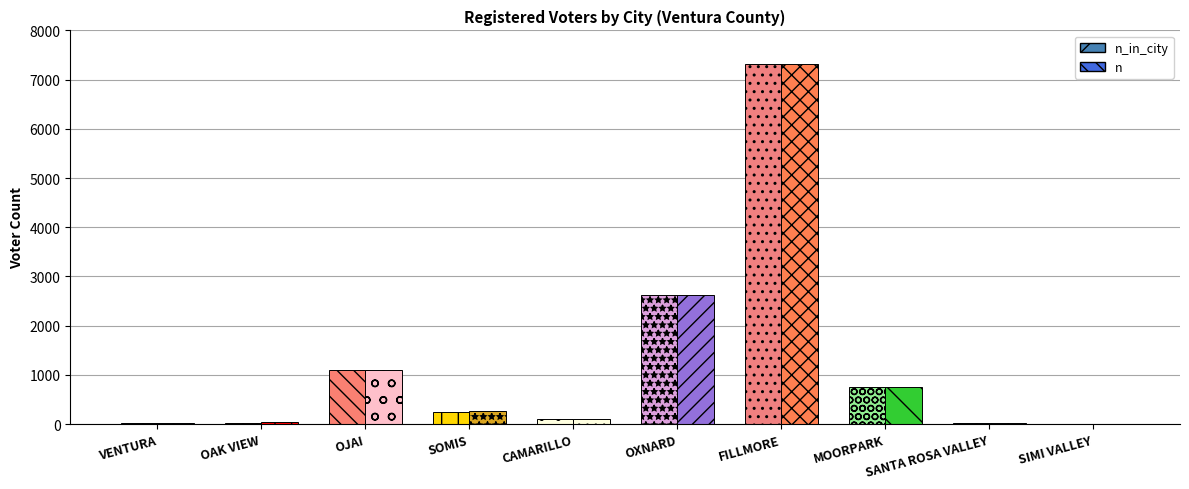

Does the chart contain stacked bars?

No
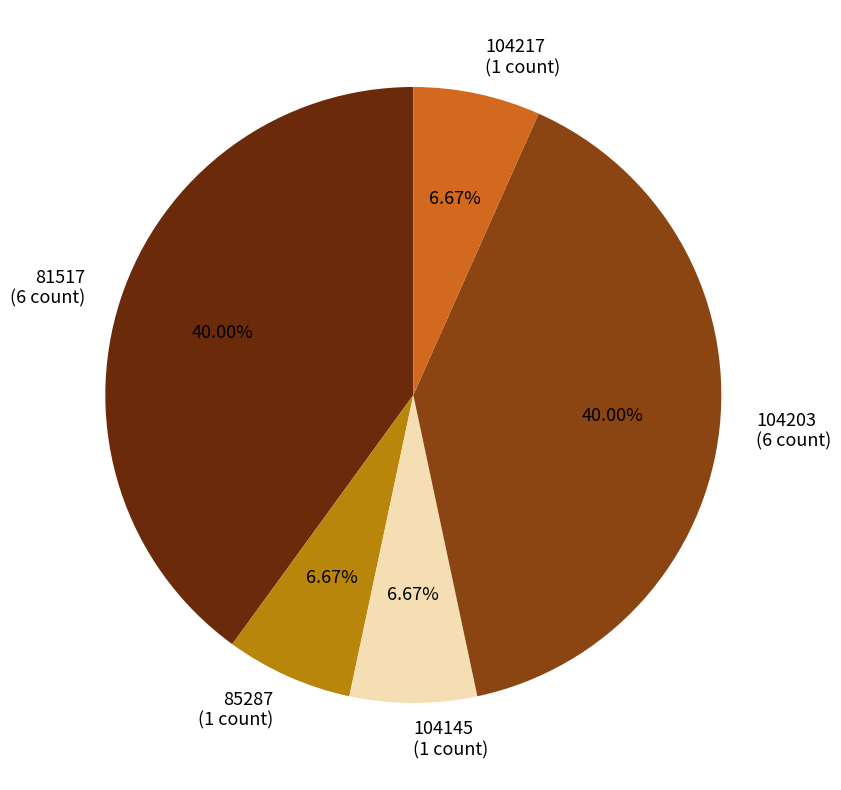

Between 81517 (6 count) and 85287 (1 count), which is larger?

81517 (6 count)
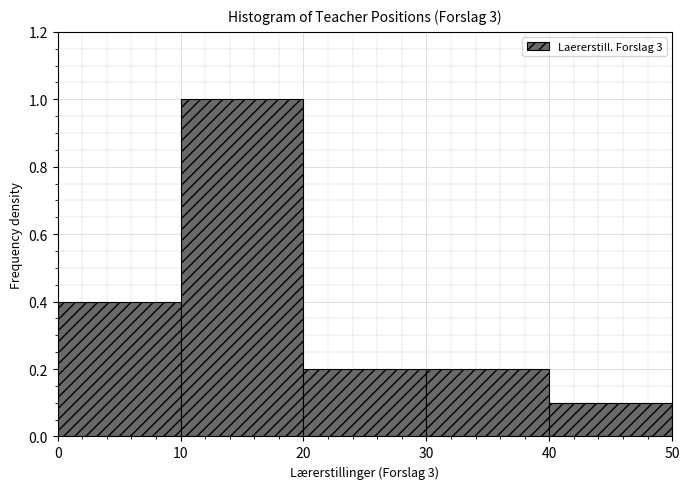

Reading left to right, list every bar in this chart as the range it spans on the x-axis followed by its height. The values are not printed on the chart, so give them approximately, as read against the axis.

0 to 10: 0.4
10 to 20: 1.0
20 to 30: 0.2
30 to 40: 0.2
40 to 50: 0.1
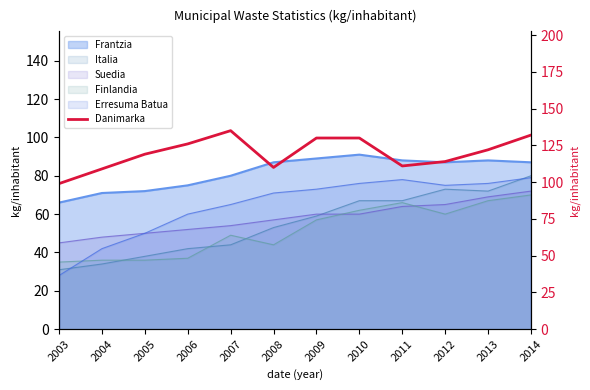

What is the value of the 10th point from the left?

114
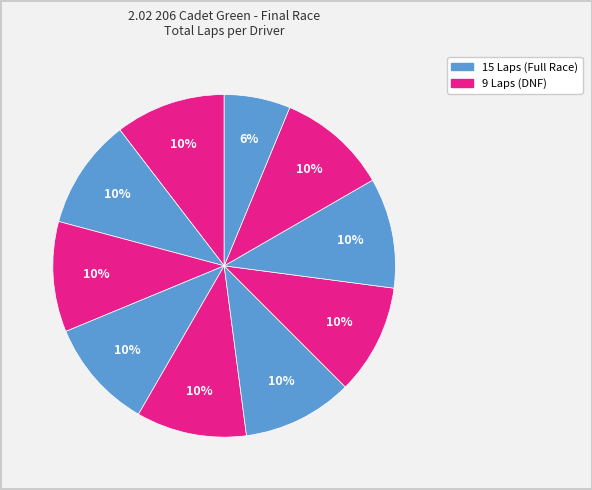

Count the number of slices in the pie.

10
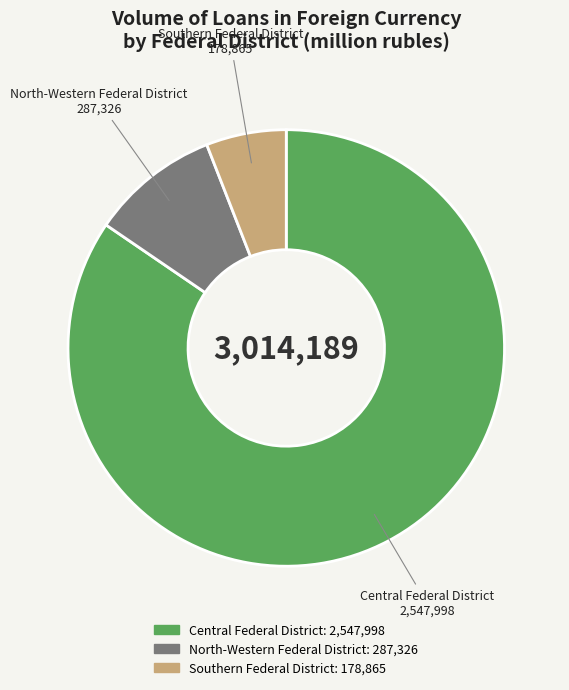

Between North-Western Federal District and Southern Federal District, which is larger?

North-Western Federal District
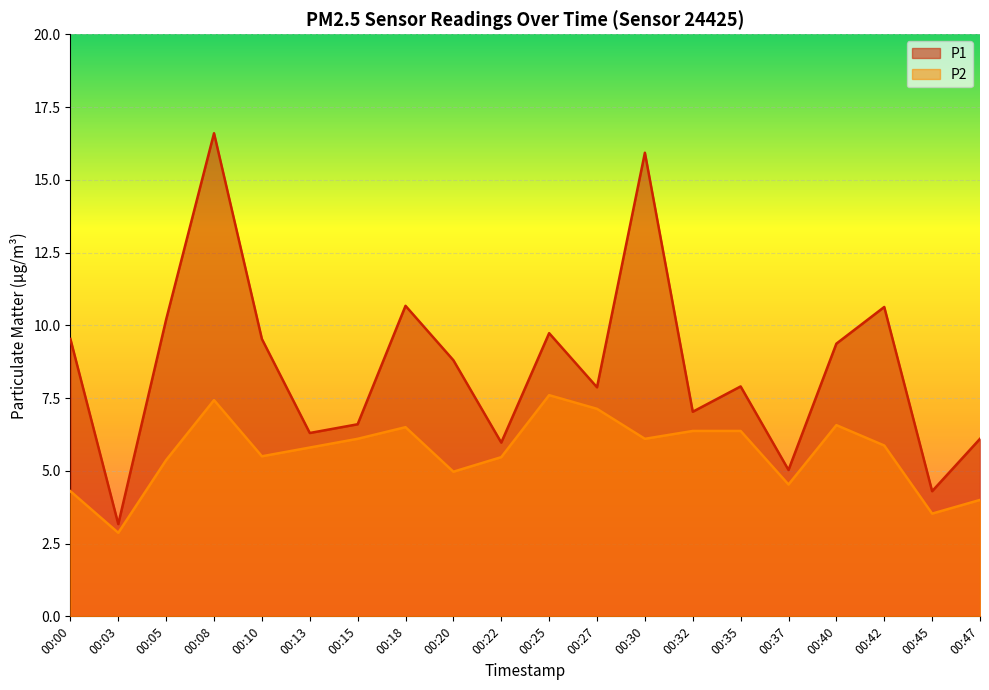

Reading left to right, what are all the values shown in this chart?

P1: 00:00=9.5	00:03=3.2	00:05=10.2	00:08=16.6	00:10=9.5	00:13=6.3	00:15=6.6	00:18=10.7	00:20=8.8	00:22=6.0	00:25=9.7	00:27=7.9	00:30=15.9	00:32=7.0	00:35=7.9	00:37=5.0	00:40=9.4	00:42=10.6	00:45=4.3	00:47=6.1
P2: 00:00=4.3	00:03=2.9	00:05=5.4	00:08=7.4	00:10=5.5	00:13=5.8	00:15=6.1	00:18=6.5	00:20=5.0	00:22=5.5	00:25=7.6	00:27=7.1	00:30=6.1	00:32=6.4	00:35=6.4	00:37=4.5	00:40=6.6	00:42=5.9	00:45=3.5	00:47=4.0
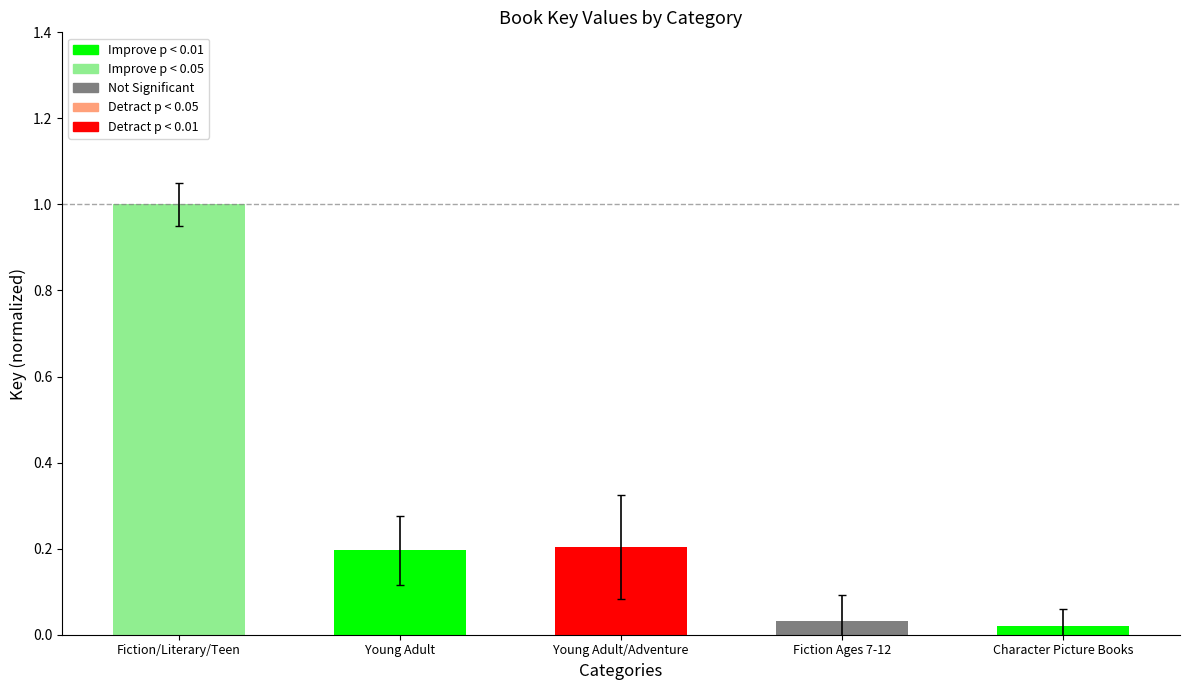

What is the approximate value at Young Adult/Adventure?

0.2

Aim of the task:
Return all of the lines above word for word, leaving out the pictures.

Written solution:
Does the chart contain stacked bars?

No

Between 81517 (6 count) and 85287 (1 count), which is larger?

81517 (6 count)

Reading left to right, list every bar in this chart as the range it spans on the x-axis followed by its height. The values are not printed on the chart, so give them approximately, as read against the axis.

0 to 10: 0.4
10 to 20: 1.0
20 to 30: 0.2
30 to 40: 0.2
40 to 50: 0.1

What is the value of the 10th point from the left?

114

Count the number of slices in the pie.

10

Between North-Western Federal District and Southern Federal District, which is larger?

North-Western Federal District

Reading left to right, what are all the values shown in this chart?

P1: 00:00=9.5	00:03=3.2	00:05=10.2	00:08=16.6	00:10=9.5	00:13=6.3	00:15=6.6	00:18=10.7	00:20=8.8	00:22=6.0	00:25=9.7	00:27=7.9	00:30=15.9	00:32=7.0	00:35=7.9	00:37=5.0	00:40=9.4	00:42=10.6	00:45=4.3	00:47=6.1
P2: 00:00=4.3	00:03=2.9	00:05=5.4	00:08=7.4	00:10=5.5	00:13=5.8	00:15=6.1	00:18=6.5	00:20=5.0	00:22=5.5	00:25=7.6	00:27=7.1	00:30=6.1	00:32=6.4	00:35=6.4	00:37=4.5	00:40=6.6	00:42=5.9	00:45=3.5	00:47=4.0

What is the approximate value at Young Adult/Adventure?

0.2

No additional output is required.